#### What the exercise asks
Reproduce each line of the records below word for word.

(Saved entries)
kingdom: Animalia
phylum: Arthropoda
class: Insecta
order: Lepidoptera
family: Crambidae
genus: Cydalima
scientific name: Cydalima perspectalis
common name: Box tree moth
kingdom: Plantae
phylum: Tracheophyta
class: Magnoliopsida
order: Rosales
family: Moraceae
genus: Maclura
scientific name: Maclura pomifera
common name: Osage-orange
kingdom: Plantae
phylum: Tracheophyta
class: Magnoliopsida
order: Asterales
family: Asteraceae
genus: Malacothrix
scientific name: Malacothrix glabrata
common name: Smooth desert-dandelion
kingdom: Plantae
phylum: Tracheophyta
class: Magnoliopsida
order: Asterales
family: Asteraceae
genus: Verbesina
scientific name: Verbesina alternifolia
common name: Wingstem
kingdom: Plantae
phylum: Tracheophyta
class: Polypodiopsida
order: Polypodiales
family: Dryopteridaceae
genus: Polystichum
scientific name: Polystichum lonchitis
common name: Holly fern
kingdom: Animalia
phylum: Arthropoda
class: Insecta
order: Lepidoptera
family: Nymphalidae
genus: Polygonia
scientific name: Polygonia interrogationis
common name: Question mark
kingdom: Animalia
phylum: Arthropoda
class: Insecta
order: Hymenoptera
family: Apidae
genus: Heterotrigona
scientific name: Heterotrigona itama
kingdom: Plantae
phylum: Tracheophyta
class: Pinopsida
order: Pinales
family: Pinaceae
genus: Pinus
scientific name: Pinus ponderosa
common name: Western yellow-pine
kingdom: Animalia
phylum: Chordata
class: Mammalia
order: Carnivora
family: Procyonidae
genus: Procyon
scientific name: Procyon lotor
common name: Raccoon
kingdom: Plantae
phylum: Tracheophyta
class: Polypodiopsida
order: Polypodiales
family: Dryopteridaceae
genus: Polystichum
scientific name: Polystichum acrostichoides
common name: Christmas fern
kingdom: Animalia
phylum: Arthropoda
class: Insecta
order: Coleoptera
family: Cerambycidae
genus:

#### Written reply
kingdom: Animalia
phylum: Arthropoda
class: Insecta
order: Lepidoptera
family: Crambidae
genus: Cydalima
scientific name: Cydalima perspectalis
common name: Box tree moth
kingdom: Plantae
phylum: Tracheophyta
class: Magnoliopsida
order: Rosales
family: Moraceae
genus: Maclura
scientific name: Maclura pomifera
common name: Osage-orange
kingdom: Plantae
phylum: Tracheophyta
class: Magnoliopsida
order: Asterales
family: Asteraceae
genus: Malacothrix
scientific name: Malacothrix glabrata
common name: Smooth desert-dandelion
kingdom: Plantae
phylum: Tracheophyta
class: Magnoliopsida
order: Asterales
family: Asteraceae
genus: Verbesina
scientific name: Verbesina alternifolia
common name: Wingstem
kingdom: Plantae
phylum: Tracheophyta
class: Polypodiopsida
order: Polypodiales
family: Dryopteridaceae
genus: Polystichum
scientific name: Polystichum lonchitis
common name: Holly fern
kingdom: Animalia
phylum: Arthropoda
class: Insecta
order: Lepidoptera
family: Nymphalidae
genus: Polygonia
scientific name: Polygonia interrogationis
common name: Question mark
kingdom: Animalia
phylum: Arthropoda
class: Insecta
order: Hymenoptera
family: Apidae
genus: Heterotrigona
scientific name: Heterotrigona itama
kingdom: Plantae
phylum: Tracheophyta
class: Pinopsida
order: Pinales
family: Pinaceae
genus: Pinus
scientific name: Pinus ponderosa
common name: Western yellow-pine
kingdom: Animalia
phylum: Chordata
class: Mammalia
order: Carnivora
family: Procyonidae
genus: Procyon
scientific name: Procyon lotor
common name: Raccoon
kingdom: Plantae
phylum: Tracheophyta
class: Polypodiopsida
order: Polypodiales
family: Dryopteridaceae
genus: Polystichum
scientific name: Polystichum acrostichoides
common name: Christmas fern
kingdom: Animalia
phylum: Arthropoda
class: Insecta
order: Coleoptera
family: Cerambycidae
genus:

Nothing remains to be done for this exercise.